───── Selected passage

Shortly after graduating from college and marrying, Ty'Lisha Summers and her husband Kiley found themselves overwhelmed with debt. They had good jobs, but student loans, their car and simply the cost of setting up their lives quickly added up. They hired a financial advisor, who gave them a road map for getting out of debt. When their success spurred friends and family to ask for their advice, Ty'Lisha and Kiley decided to launch their own business: SpenDebt.
SpenDebt is a financial technology company helping everyday people pay off their debt by using predefined debt micropayments with each credit transaction. It's a simple and very effective way to take the thinking out of paying off debt. Ty'Lisha's dream headline for her business would be, "SpenDebt helps save one million families from financial fatalities." Today, she shared with us a little about that goal and what she's learned along the way.
Why motivated you to start your business?
My husband and I overcame $140K in consumer debt. After sharing our testimony with others, we realized there were so many people stuck in the never-ending debt spiral without a plan to improve their financial situation.
What is something you know now that you wish you knew when you started?
Get customer validation early, like even before you have a product. And fail fast which means iterate as quickly as you can to figure out what works for you, your customers and ultimately your company.

──────────
───── Provided information

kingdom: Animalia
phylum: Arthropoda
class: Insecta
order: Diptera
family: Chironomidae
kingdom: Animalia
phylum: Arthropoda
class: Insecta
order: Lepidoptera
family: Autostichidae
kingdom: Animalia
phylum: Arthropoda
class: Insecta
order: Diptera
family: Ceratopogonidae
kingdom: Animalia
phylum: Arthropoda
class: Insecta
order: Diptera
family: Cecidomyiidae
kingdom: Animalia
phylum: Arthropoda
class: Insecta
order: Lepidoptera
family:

──────────
───── Provided information

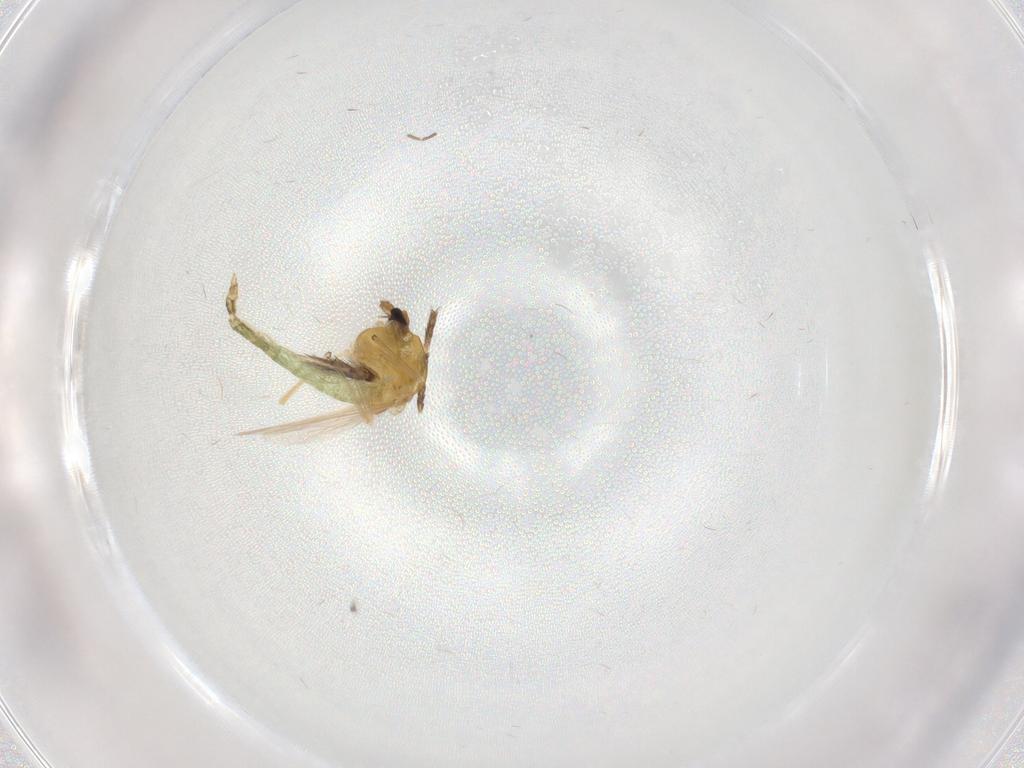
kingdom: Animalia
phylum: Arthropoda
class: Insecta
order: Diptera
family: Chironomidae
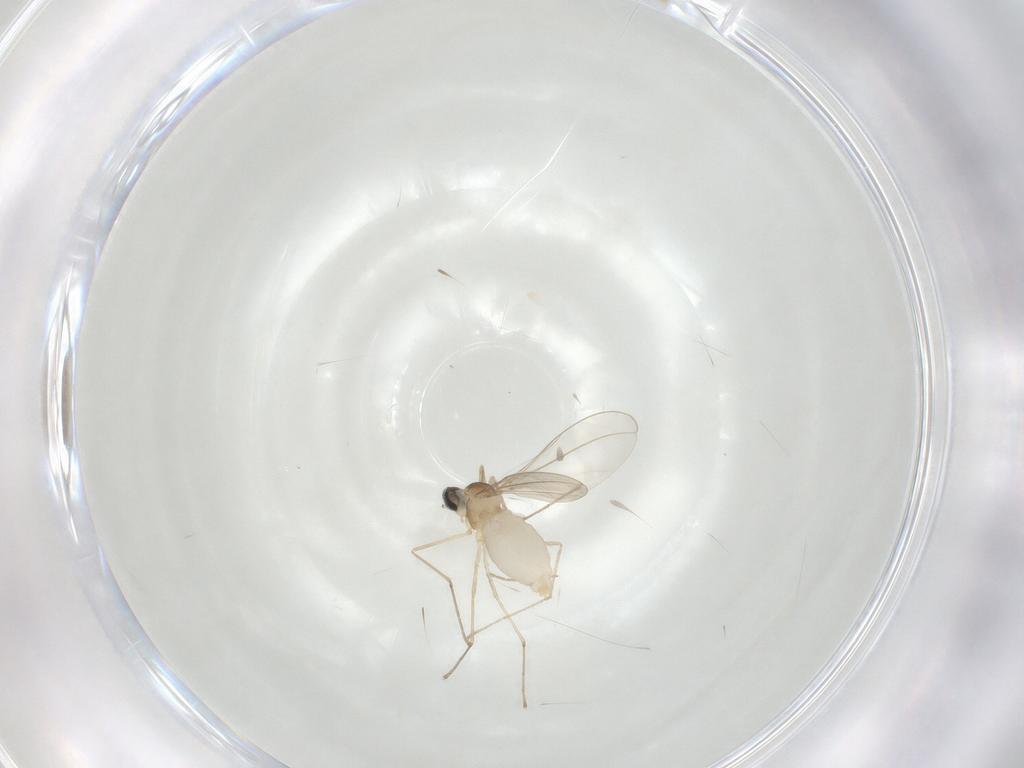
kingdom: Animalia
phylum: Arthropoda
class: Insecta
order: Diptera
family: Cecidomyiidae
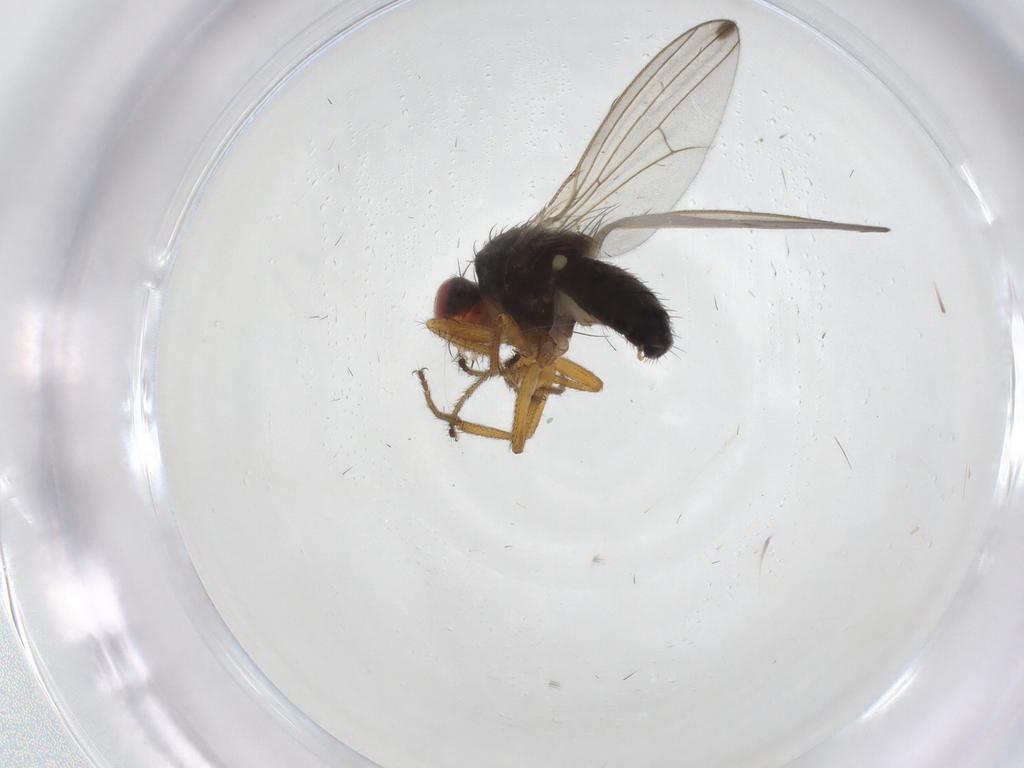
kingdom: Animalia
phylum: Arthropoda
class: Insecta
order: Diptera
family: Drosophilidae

──────────

§ **Task instructions**:
1: Could you update the SpenDebt profile by writing it out again, starting with "Shortly after graduating" and going on through "own business: SpenDebt.", with "financial advisor" changed to "financial planner"?
2: How would the SpenDebt profile go on? Continue it from the point where it stops.

§ **Answers for this exercise**:
1:
Shortly after graduating from college and marrying, Ty'Lisha Summers and her husband Kiley found themselves overwhelmed with debt. They had good jobs, but student loans, their car and simply the cost of setting up their lives quickly added up. They hired a financial planner, who gave them a road map for getting out of debt. When their success spurred friends and family to ask for their advice, Ty'Lisha and Kiley decided to launch their own business: SpenDebt.

2:
What has been the most exciting or rewarding part of owning your own business?
Knowing that we are truly saving people from financial fatalities with a product we created!
Can you identify a moment in your business that was pivotal in your success?
When I learned to stop selling my product and start sharing my why, my story and the impact becoming debt free has had on my life.
What mentors or communities have been important for you as you developed your business?
Informal mentors helped validate ideas and leverage their networks for introductions. [And we have also worked with the] National Urban League, business accelerators and their alumni networks.
Do you have any advice for other women who are getting started in business?
Get your customers first. Listen to your customers. Fail fast…attempt, assess, adjust, then repeat until you figure out the formula that works for you.